BACKGROUND: It is estimated that 20-30% of ginseng crops in Canada are lost to root rot each harvest. This disease is commonly caused by fungal infection with Ilyonectria, previously known as Cylindrocarpon. Previous reports have linked the virulence of fungal disease to the production of siderophores, a class of small-molecule iron chelators. However, these siderophores have not been identified in Ilyonectria. METHODS: High-resolution LC-MS/MS was used to screen Ilyonectria and Cylindrocarpon strain extracts for secondary metabolite production. These strains were also tested for their ability to cause root rot in American ginseng and categorized as virulent or avirulent. The differences in detected metabolites between the virulent and avirulent strains were compared with a focus on siderophores. RESULTS: For the first time, a siderophore N,N',N″-triacetylfusarinine C (TAFC) has been identified in Ilyonectria, and it appears to be linked to disease virulence. Siderophore production was suppressed as the concentration of iron increased, which is in agreement with previous reports. CONCLUSION: The identification of the siderophore produced by Ilyonectria gives us further insight into the root rot disease that heavily affects ginseng crop yields.
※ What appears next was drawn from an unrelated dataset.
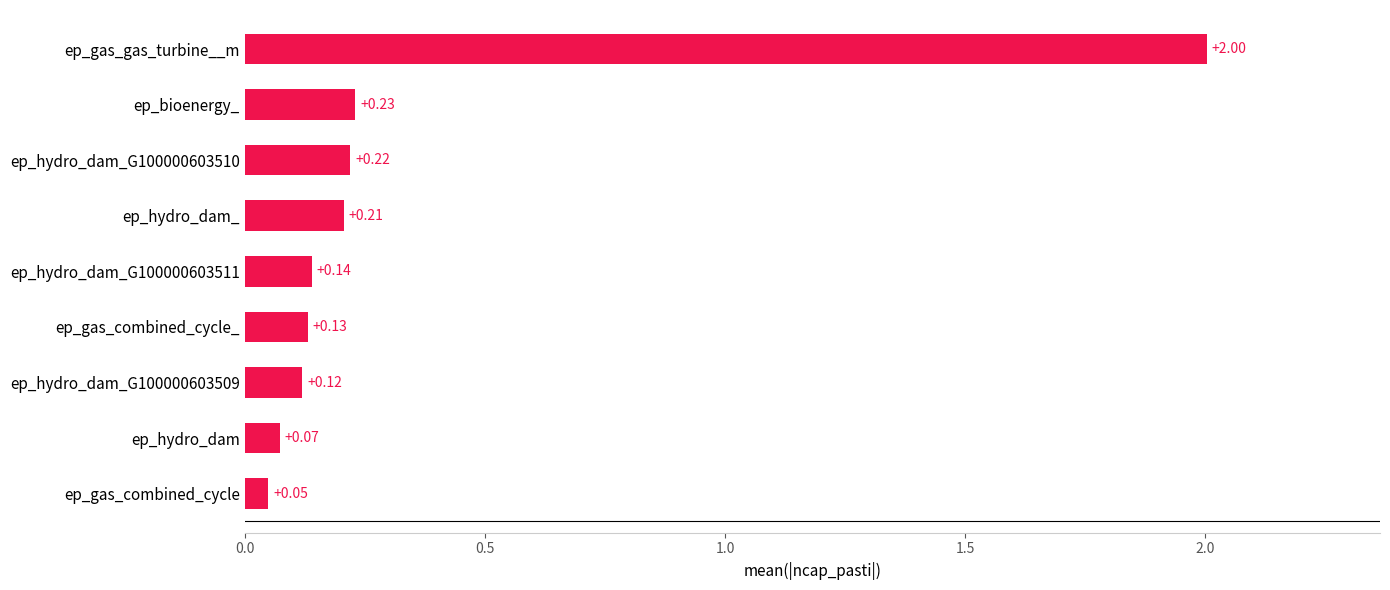

Between ep_bioenergy_ and ep_gas_combined_cycle, which is larger?

ep_bioenergy_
This research identifies a molecular pathway previously unknown for ginseng root rot and could lead to new disease treatment options.
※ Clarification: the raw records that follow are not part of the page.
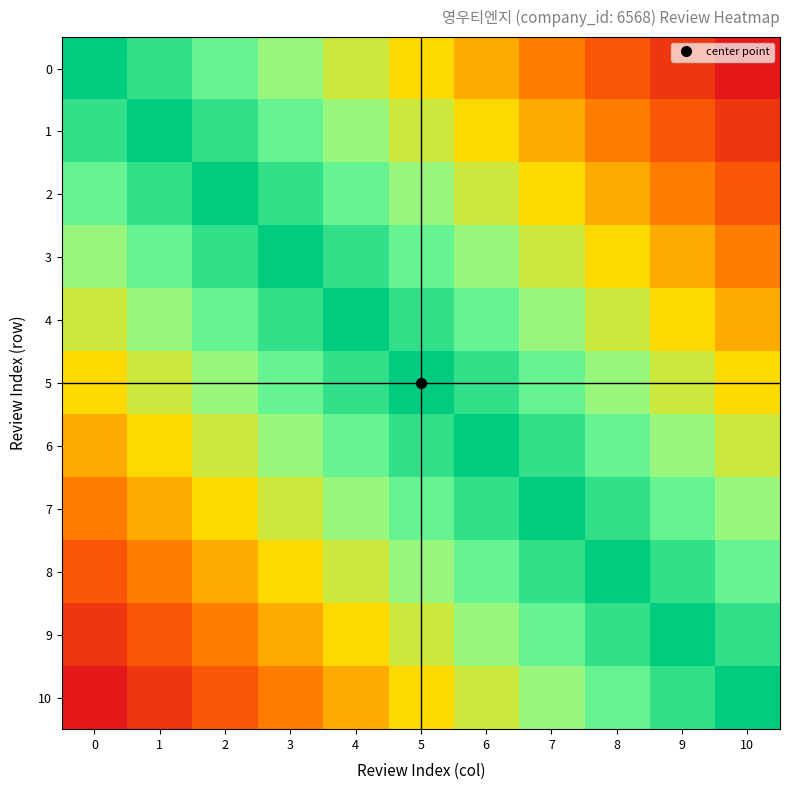

Reading left to right, what are all the values shown in this chart?

0: 0=0.7	1=0.5	2=0.4	3=0.2	4=0.1	5=-0.1	6=-0.2	7=-0.4	8=-0.5	9=-0.7	10=-0.8
1: 0=0.5	1=0.7	2=0.5	3=0.4	4=0.2	5=0.1	6=-0.1	7=-0.2	8=-0.4	9=-0.5	10=-0.7
2: 0=0.4	1=0.5	2=0.7	3=0.5	4=0.4	5=0.2	6=0.1	7=-0.1	8=-0.2	9=-0.4	10=-0.5
3: 0=0.2	1=0.4	2=0.5	3=0.7	4=0.5	5=0.4	6=0.2	7=0.1	8=-0.1	9=-0.2	10=-0.4
4: 0=0.1	1=0.2	2=0.4	3=0.5	4=0.7	5=0.5	6=0.4	7=0.2	8=0.1	9=-0.1	10=-0.2
5: 0=-0.1	1=0.1	2=0.2	3=0.4	4=0.5	5=0.7	6=0.5	7=0.4	8=0.2	9=0.1	10=-0.1
6: 0=-0.2	1=-0.1	2=0.1	3=0.2	4=0.4	5=0.5	6=0.7	7=0.5	8=0.4	9=0.2	10=0.1
7: 0=-0.4	1=-0.2	2=-0.1	3=0.1	4=0.2	5=0.4	6=0.5	7=0.7	8=0.5	9=0.4	10=0.2
8: 0=-0.5	1=-0.4	2=-0.2	3=-0.1	4=0.1	5=0.2	6=0.4	7=0.5	8=0.7	9=0.5	10=0.4
9: 0=-0.7	1=-0.5	2=-0.4	3=-0.2	4=-0.1	5=0.1	6=0.2	7=0.4	8=0.5	9=0.7	10=0.5
10: 0=-0.8	1=-0.7	2=-0.5	3=-0.4	4=-0.2	5=-0.1	6=0.1	7=0.2	8=0.4	9=0.5	10=0.7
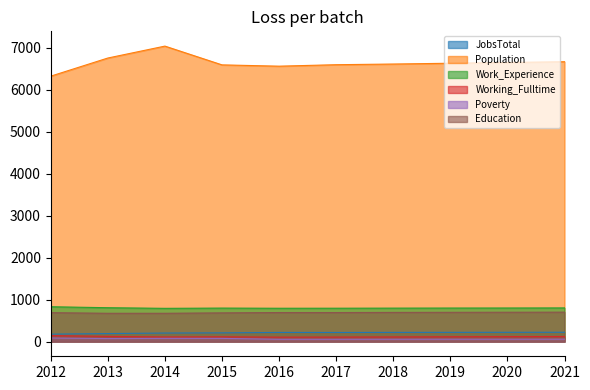

Rank the series by their maximum value, from lowest to highest.

Poverty, Working_Fulltime, JobsTotal, Education, Work_Experience, Population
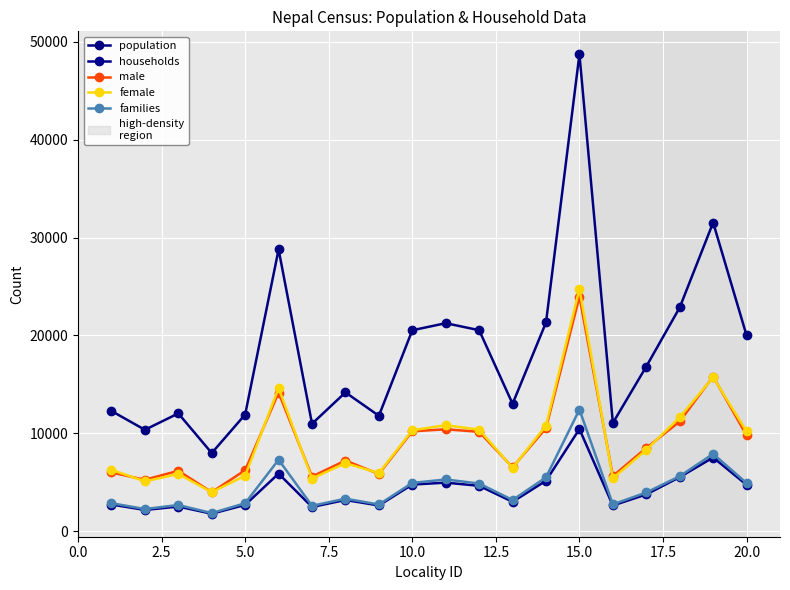

Reading right to left, list all the values displayed in this chart.

population: 20004	31531	22856	16828	11063	48713	21328	13020	20537	21253	20531	11797	14186	10981	28786	11925	7991	12040	10365	12288
households: 4748	7535	5533	3765	2636	10442	5163	3012	4647	4968	4773	2637	3197	2484	5888	2700	1792	2528	2178	2735
male: 9800	15807	11215	8509	5644	23963	10535	6532	10160	10417	10211	5855	7227	5593	14160	6239	4000	6181	5264	6005
female: 10204	15724	11641	8319	5419	24750	10793	6488	10377	10836	10320	5942	6959	5388	14626	5686	3991	5859	5101	6283
families: 4923	7907	5624	3964	2752	12433	5509	3199	4878	5293	4940	2738	3329	2604	7306	2864	1862	2683	2275	2869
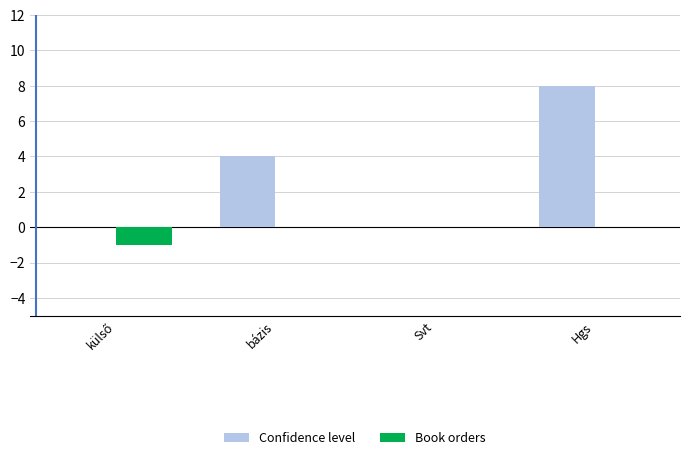

What is the maximum value shown in the chart?

8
Metabolomic Profiling of Fungal Pathogens Responsible for Root Rot in American Ginseng.

Ginseng root is an economically valuable crop in Canada at high risk of yield loss caused by the pathogenic fungus Ilyonectria mors-panacis, formerly known as Cylindrocarpon destructans. While this pathogen has been well-characterized from morphological and genetic perspectives, little is known about the secondary metabolites it produces and their role in pathogenicity. We used an untargeted tandem liquid chromatography-mass spectrometry (LC-MS)-based approach paired with global natural products social molecular networking (GNPS) to compare the metabolite profiles of virulent and avirulent Ilyonectria strains. The ethyl acetate extracts of 22 I. mors-panacis strains and closely related species were analyzed by LC-MS/MS. Principal component analysis of LC-MS features resulted in two distinct groups, which corresponded to virulent and avirulent Ilyonectria strains. Virulent strains produced more types of compounds than the avirulent strains. The previously reported I. mors-panacis antifungal compound radicicol was present. Additionally, a number of related resorcyclic acid lactones (RALs) were putatively identified, namely pochonins and several additional derivatives of radicicol. Pochonins have not been previously reported in Ilyonectria spp. and have documented antimicrobial activity. This research contributes to our understanding of I. mors-panacis natural products and its pathogenic relationship with ginseng.